The M5 Touring’s belt-and-braces hardware features a beefy 4.4-litre engine that makes 577bhp at 5600-6500rpm on its own, and pairs it with a 195bhp gearbox-mounted motor, with the two of them combining to have up to 718bhp driving all four wheels (or two, if you select the right mode).
To give it a respectable motor-only range of up to 40 miles, the battery is generously sized for a plug-in, at 18.6kWh – a similar size to an original BMW i3’s, which gives you an indication of how far it could push a tiny, lightweight car.
This 5096mm long M5 that can seat five or have up to 1630 litres of luggage capacity is not a tiny, lightweight car.
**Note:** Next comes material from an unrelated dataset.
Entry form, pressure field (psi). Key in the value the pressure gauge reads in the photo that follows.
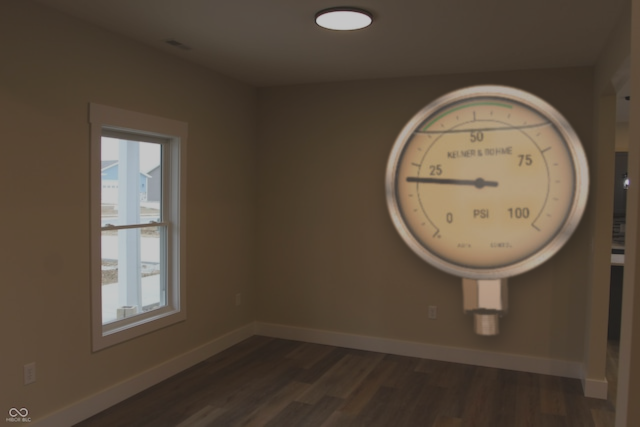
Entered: 20 psi
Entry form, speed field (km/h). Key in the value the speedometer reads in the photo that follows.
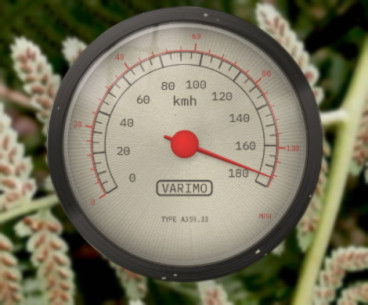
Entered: 175 km/h
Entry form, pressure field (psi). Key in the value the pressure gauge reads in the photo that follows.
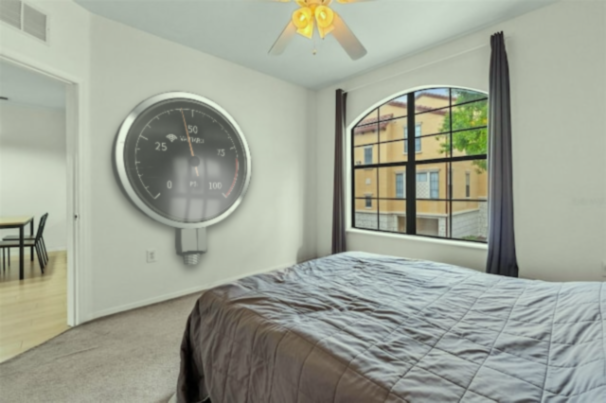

The hardware is bulky and weighty, so it has grown externally to cope; flared arches have made the M5 Touring wider than a regular 5-Series, at 1970mm, 70mm wider than a normal 5 Series.
And when I searched the press bumf for “kg” the only result that came up is that you can put 2000kg on a trailer – a potentially quite useful thing to know, but perhaps more important is the lesser screamed about 2550kg kerbweight – 40kg up on the saloon [EU weight, so including that driver/luggage-imitating 75kg over the DIN figure].
The better news, such as it is, is that when we road tested the M5 saloon, it tipped our scales, fully-fuelled but otherwise empty, at 2373kg. So this wagon is probably more like 2410kg at the kerb.